The investigation by Taylor Sappington raised questions about who actually owned the money and why it wasn’t until nine years after Johnson’s death that the city started receiving any disbursements.

Some of the details are still murky, but what is known is that years before her death, Johnson set up a trust and named the city as one of the beneficiaries.

But it appears the city did not become aware of it until sometime in 2014 or 2015, Sappington said. The city’s understanding at the time was that the money in the trust did not belong to the city. Instead, Raymond James was managing the money, investing it in stocks and bonds, and the city would be paid annual dividends.

The first dividend payment, $6,677.05, arrived in December 2016, Sappington said. And each year after, he said, the city received another dividend in the range of $6,000 to $10,000.

Sappington, who had been a member of the City Council, took over as auditor in 2019. He learned the city was receiving regular statements on the investment performance of the trust. That seemed odd, he said, because those statements would go to the owner of the trust funds.

 Then in late 2020, he learned that Raymond James had been trying to reach him regarding a change to the trust. It turned out that internal auditors at Raymond James were raising concerns about where the money was being invested, Sappington said.

Raymond James wanted to add Sappington’s name to the account so he could authorize a change in the investment portfolio to address those concerns. This also struck him as odd: Why did he need to sign off on how the funds were invested since it wasn’t the city’s money?

Or was it?

Sappington started requesting more documents related to the trust. He reached out to attorneys, to former Nelsonville city officials, to people who knew Johnson and might shed some light on her intentions. He tracked down a former employee of a now defunct financial services firm who had helped draft the trust documents.

And then he came across a letter from Wilmington Trust to Raymond James. It was dated Nov. 15, 2016, and said Johnson’s trust was being dissolved following the death of her son, whom it appears was her only heir. The money was to be distributed equally between the city and the First United Methodist Church.

Sappington believed this proved the city owned its share of the trust and was entitled to all of the money, not just dividends.

“Nobody at the city had seen this letter,” he said, and he couldn’t determine whether it had even been sent to the city.

Sappington said he reached out to Raymond James about the letter but couldn’t get a clear answer on who owned the money.

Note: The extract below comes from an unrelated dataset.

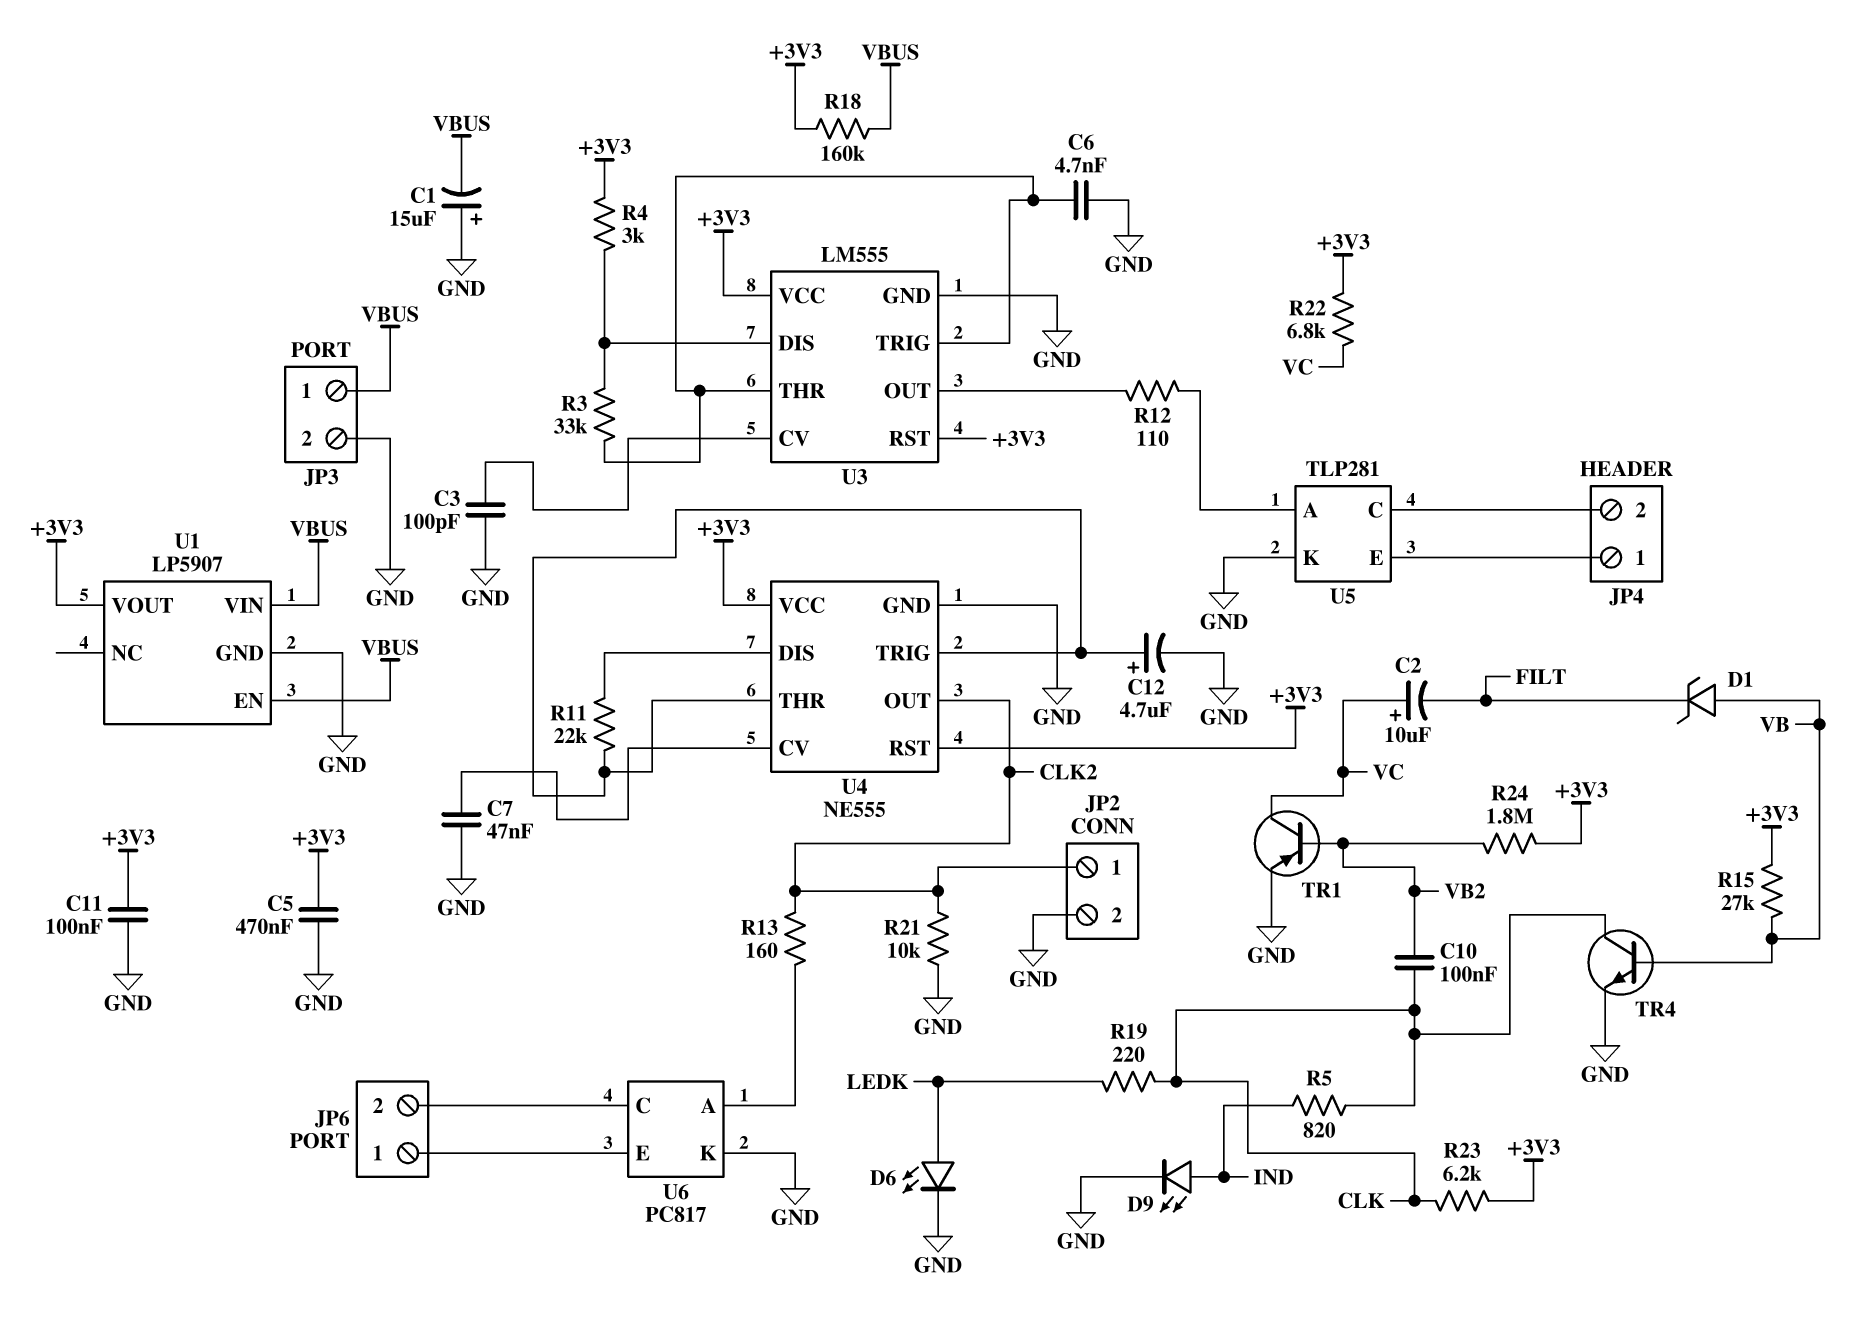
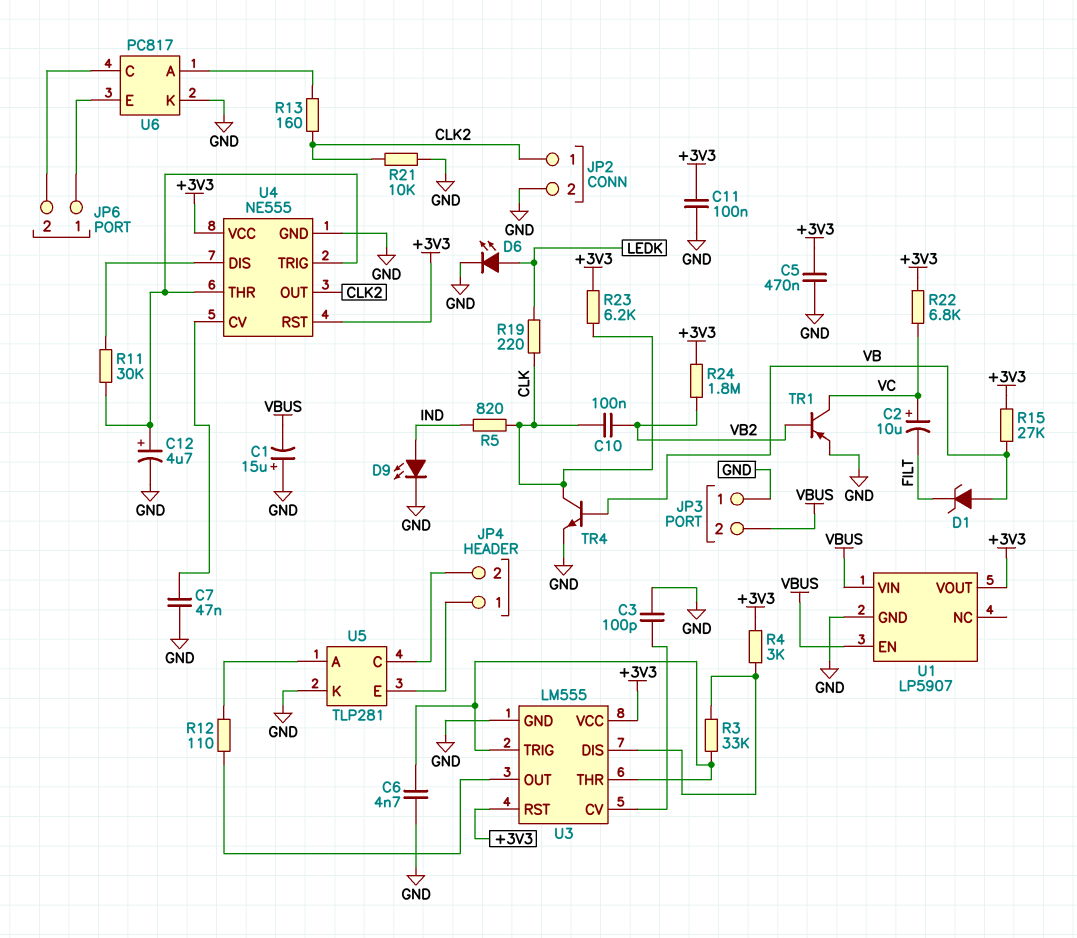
JP3 pin 1: VBUS -> GND
JP3 pin 2: GND -> VBUS
R11: 22k (U4/DIS, U4/THR) -> 30k (U4/DIS, U4/THR)
R18: 160k (+3V3, VBUS) -> none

“I felt that we were getting something of a runaround and it didn’t sit right with me,” he said. “It didn’t add up.”

At this point, Sappington asked other city officials for help, instructing Raymond James to pull the city’s share of the money out of the stock and bond markets.

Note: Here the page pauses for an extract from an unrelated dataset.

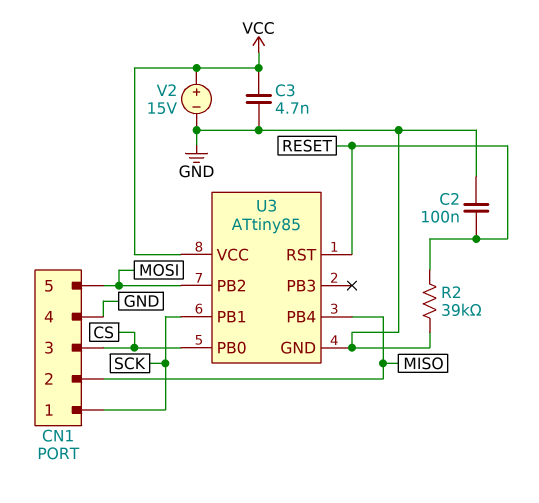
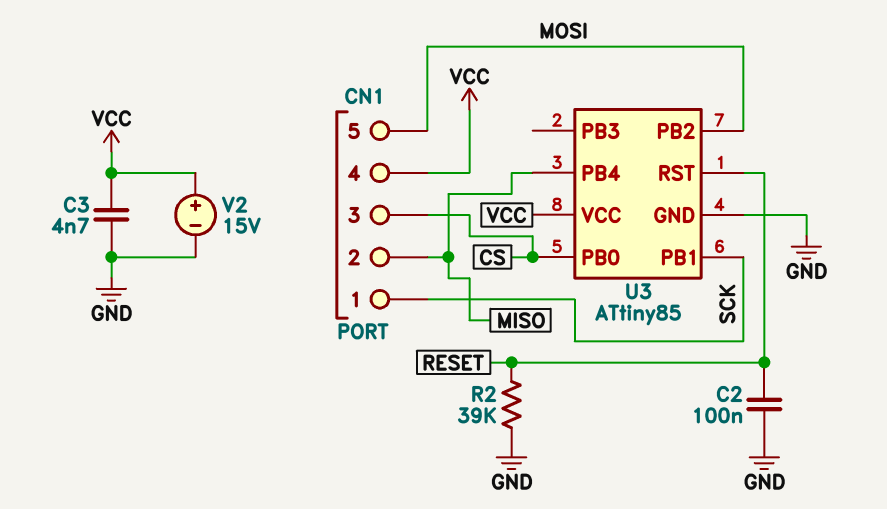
CN1 pin 4: GND -> VCC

It’s illegal for cities to invest public money in the markets, he said, and he wonders if this was the reason Raymond James’ internal auditors were raising concerns about the investments.

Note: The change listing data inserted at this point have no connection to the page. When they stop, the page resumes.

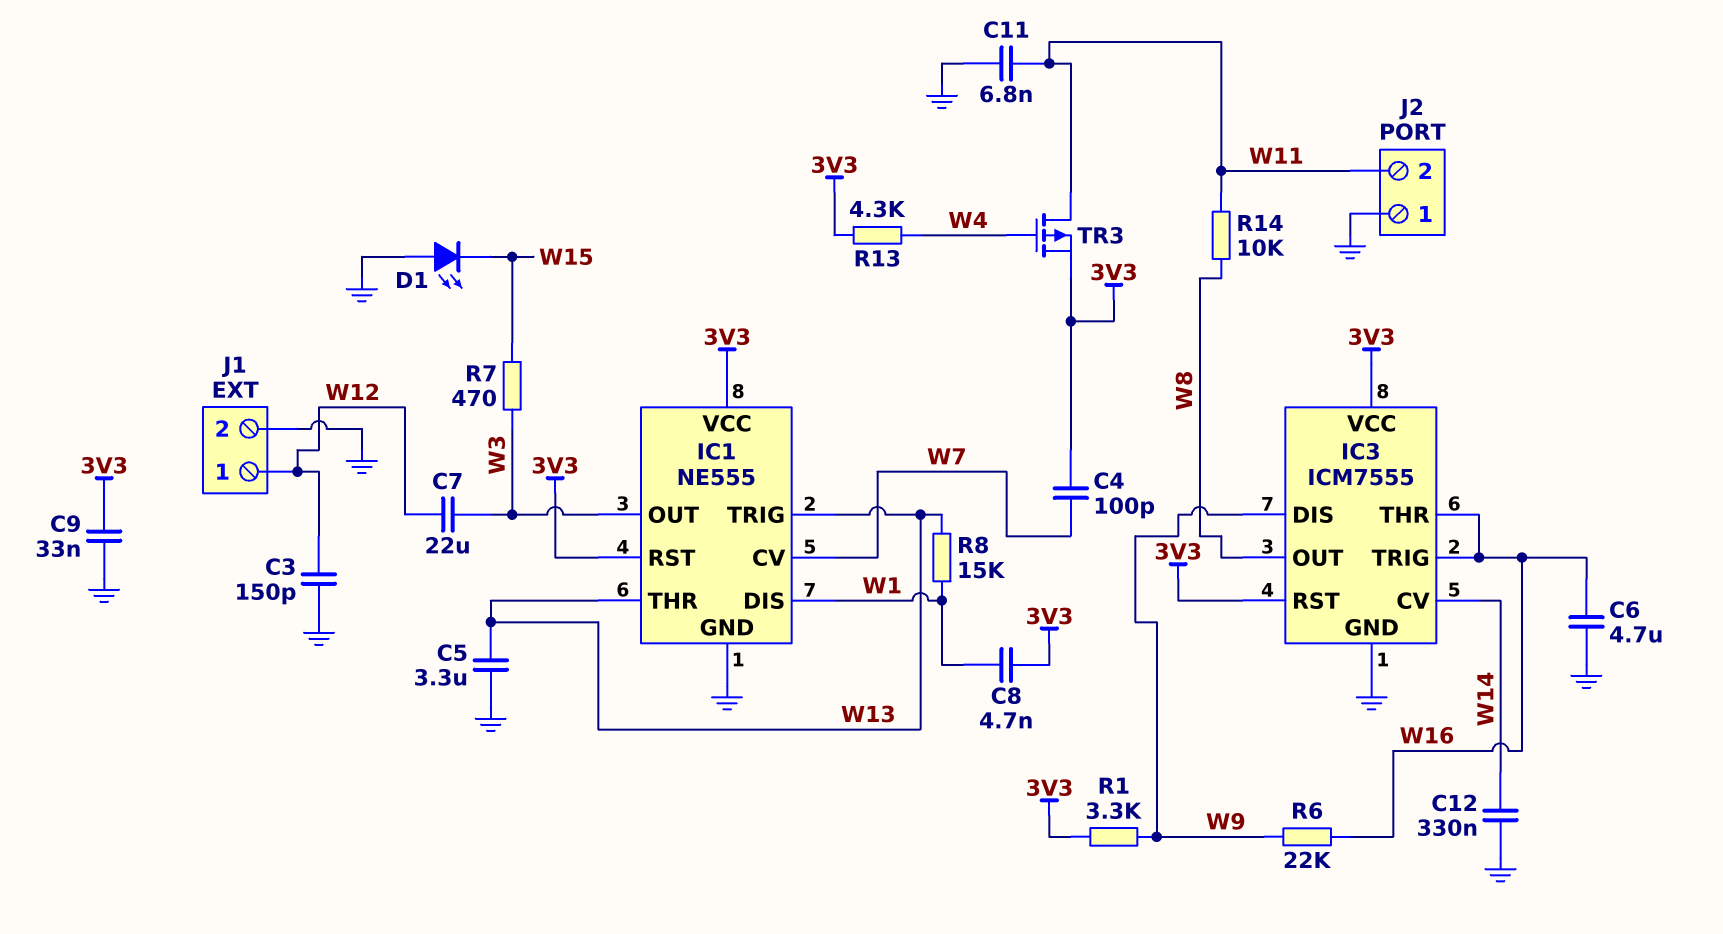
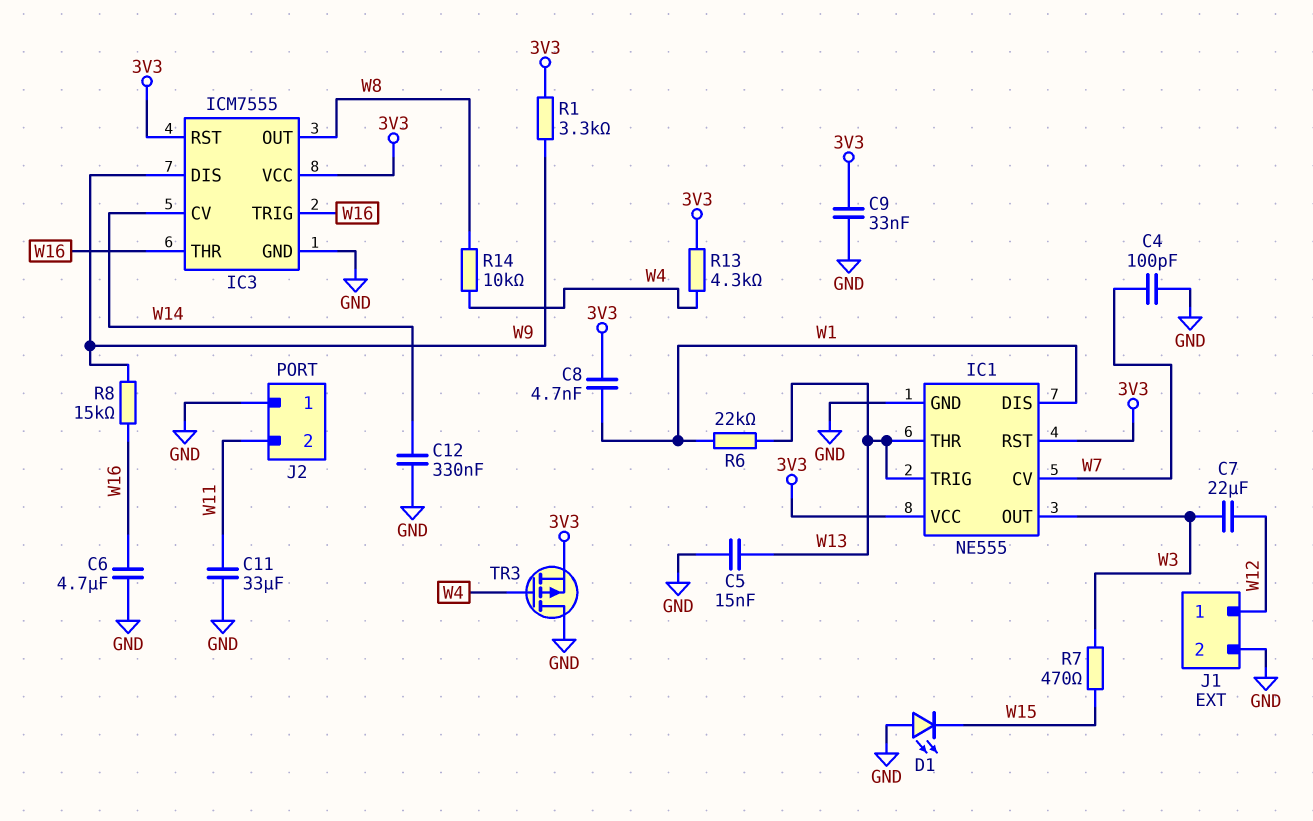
C3: 150pF (GND, W12) -> none
C4: 100pF (3V3, W7) -> 100pF (GND, W7)
C5: 3.3uF (GND, W13) -> 15nF (GND, W13)
C11: 6.8nF (GND, W11) -> 33uF (GND, W11)
R6: 22k (W9, W16) -> 22k (W1, W13)
R8: 15k (W1, W13) -> 15k (W9, W16)
R14: 10k (W8, W11) -> 10k (W4, W8)
TR3: PMOS (G W4, D W11, S 3V3) -> PMOS (G W4, D GND, S 3V3)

Nelsonville’s city attorney went to court and got a judgment that there were no living heirs and the money belonged to the city.

On Monday, the City Council authorized city officials to create a new fund in Johnson’s name and to recover the money from Raymond James and place it in the fund.

Sappington said that once this happens the city will begin a process of soliciting input from the community on the best way to spend the money to honor Johnson’s legacy.